The future of handheld devices is fast approaching and just recently, one of the most exciting features may soon find the light of day. As technology advances, a group of researchers and engineers stumble upon one great feature people are looking forward to having it in their smartphones and tablets.
Also, among other handheld devices, a flexible, stretchable, foldable and rollable touchscreen display. “There are sensors that can detect pressure, such as the iPhone’s 3D Touch, and some that can detect a hovering finger, like Samsung’s AirView. There are also sensors that are foldable, transparent and stretchable.
Our contribution is a device that combines all those functions in one compact package,” said researcher Mirza Saquib Sarwar, a PhD student in electrical and computer engineering at the University of British Columbia as posted on its official website.

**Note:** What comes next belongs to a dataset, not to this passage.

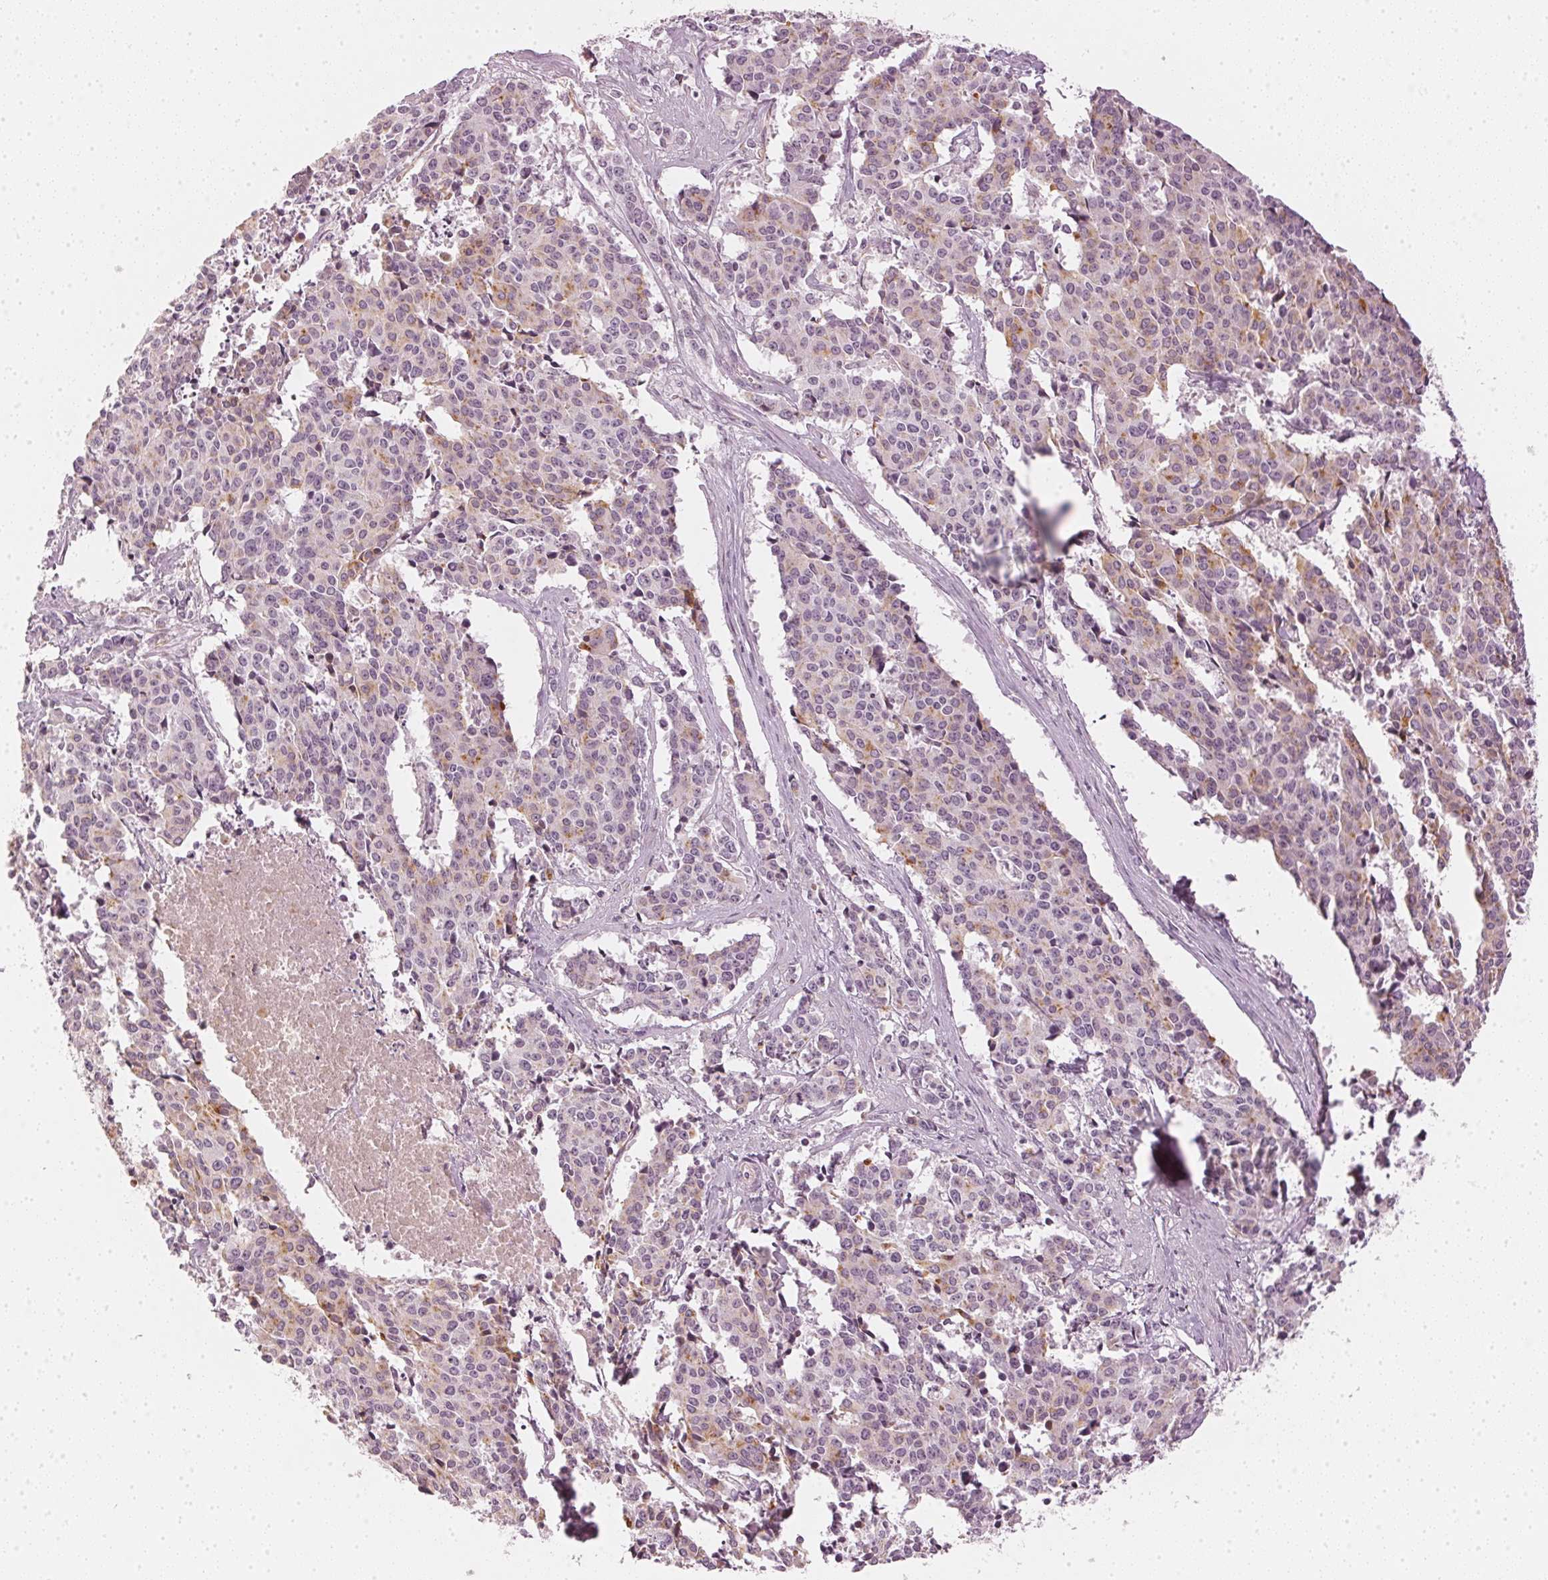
{"staining": {"intensity": "weak", "quantity": "<25%", "location": "cytoplasmic/membranous"}, "tissue": "cervical cancer", "cell_type": "Tumor cells", "image_type": "cancer", "snomed": [{"axis": "morphology", "description": "Squamous cell carcinoma, NOS"}, {"axis": "topography", "description": "Cervix"}], "caption": "This is an immunohistochemistry (IHC) histopathology image of cervical cancer. There is no expression in tumor cells.", "gene": "APLP1", "patient": {"sex": "female", "age": 28}}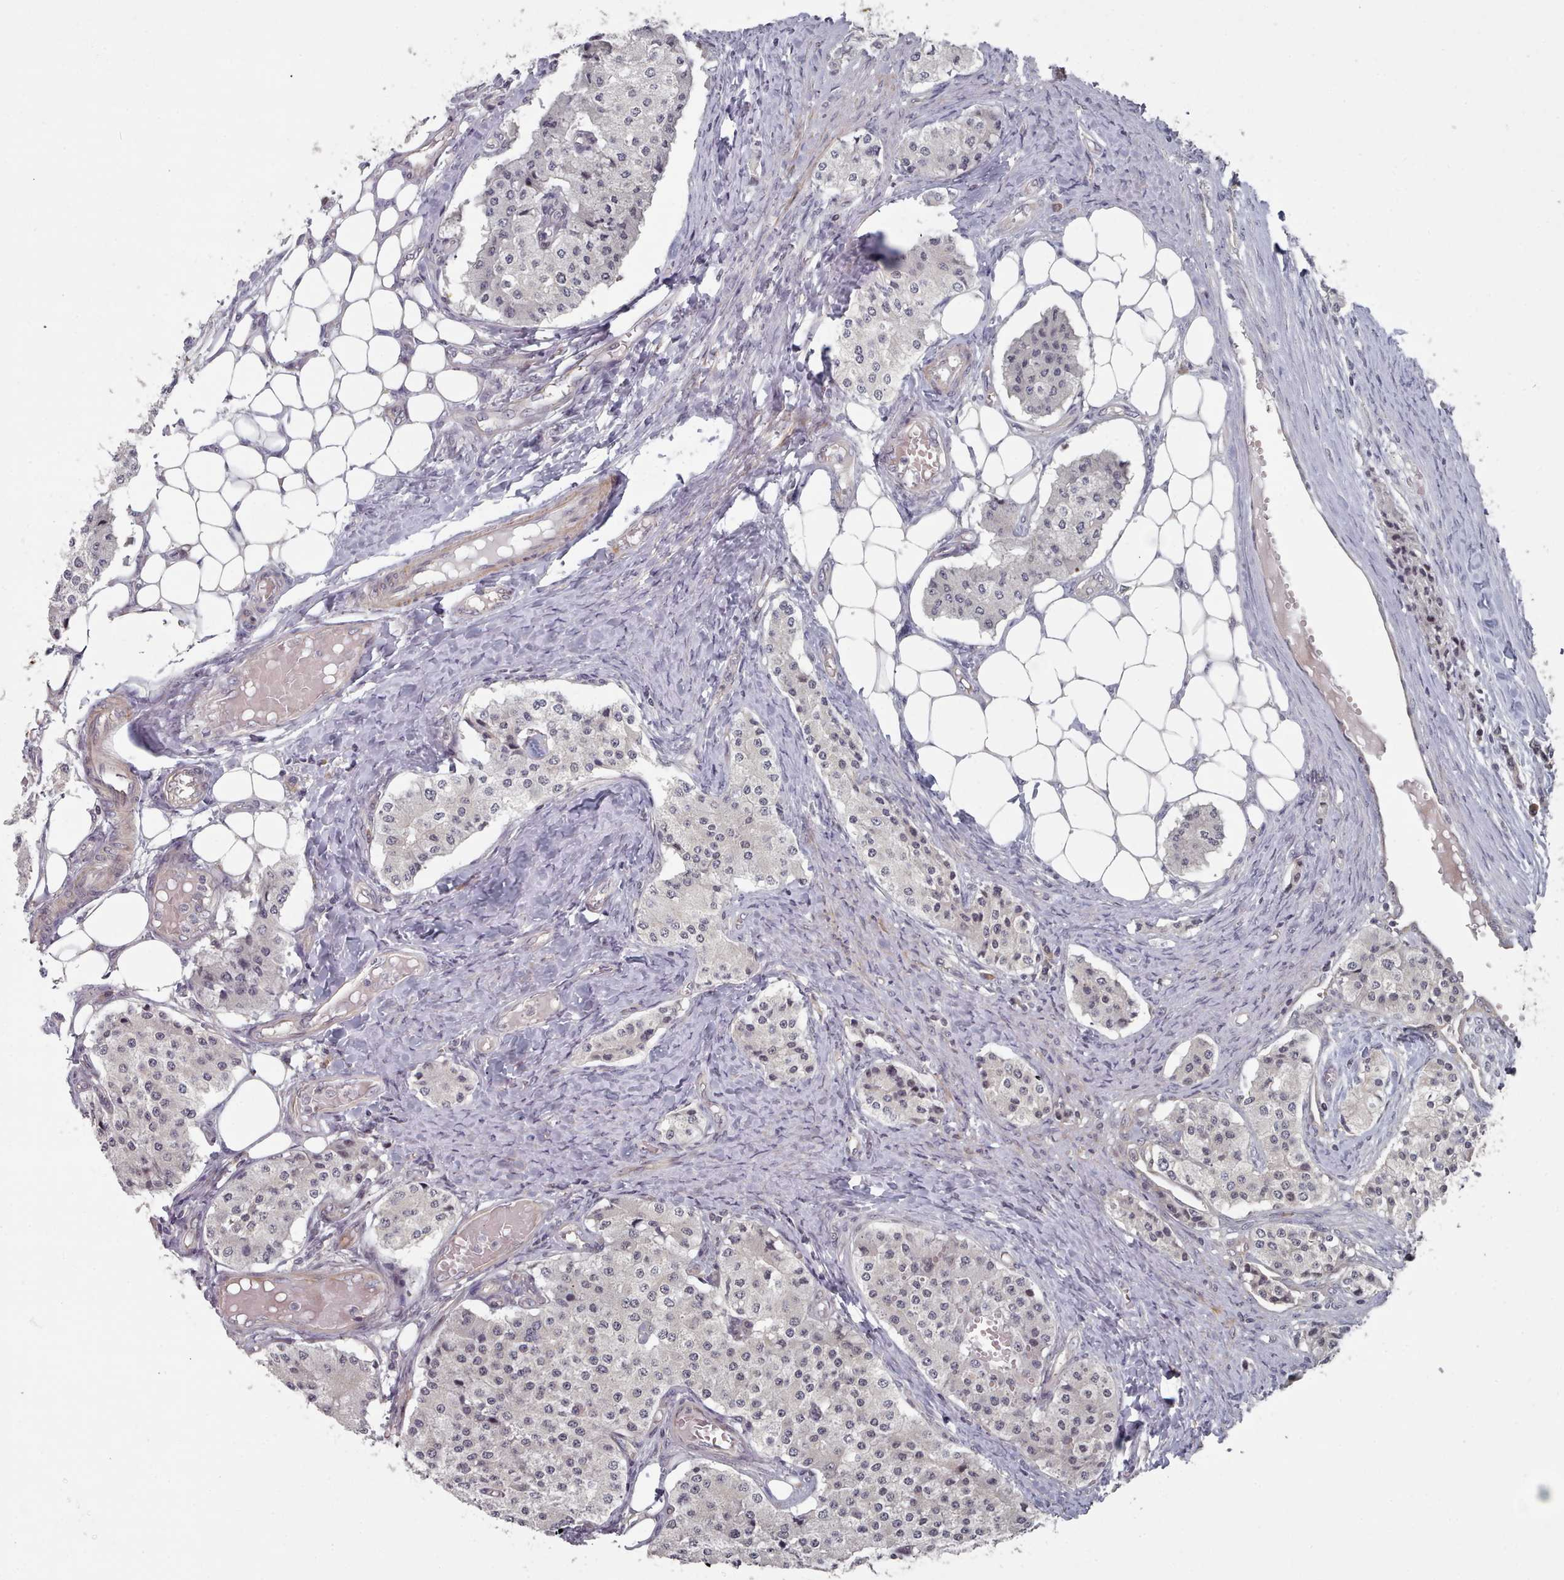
{"staining": {"intensity": "negative", "quantity": "none", "location": "none"}, "tissue": "carcinoid", "cell_type": "Tumor cells", "image_type": "cancer", "snomed": [{"axis": "morphology", "description": "Carcinoid, malignant, NOS"}, {"axis": "topography", "description": "Colon"}], "caption": "Tumor cells are negative for protein expression in human carcinoid (malignant).", "gene": "HYAL3", "patient": {"sex": "female", "age": 52}}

Explaining how this latest breakthrough works, “The approach of a finger hovering a few centimeters above the array is readily detectable. Light touch produces a localized decrease in capacitance of 15 percent.
The movement of a finger can be followed across the array, and the location of multiple fingers can be detected. Touch is detectable during bending and stretch, an important feature of any wearable device,” as recently posted on Science Advances.
The sample they used measures 5 cm x 5 cm but, “It’s entirely possible to make a room-sized version of this sensor for just dollars per square metre, and then put sensors on the wall, on the floor, or over the surface of the body almost anything that requires a transparent, stretchable touch screen,” said Sarwar.
He added, “Because it’s cheap to manufacture, it could be embedded cost-effectively in disposable wearables like health monitors.”
UBC professor John Madden of the Faculty of Applied Science and Sarwar’s supervisor, also suggested another use of this new breakthrough in terms of making human-robot interactions safer, “Currently, machines are kept separate from humans in the workplace because of the possibility that they could injure humans. If a robot could detect our presence and be ‘soft’ enough that they don’t damage us during an interaction, we can safely exchange tools with them, they can pick up objects without damaging them, and they can safely probe their environment.”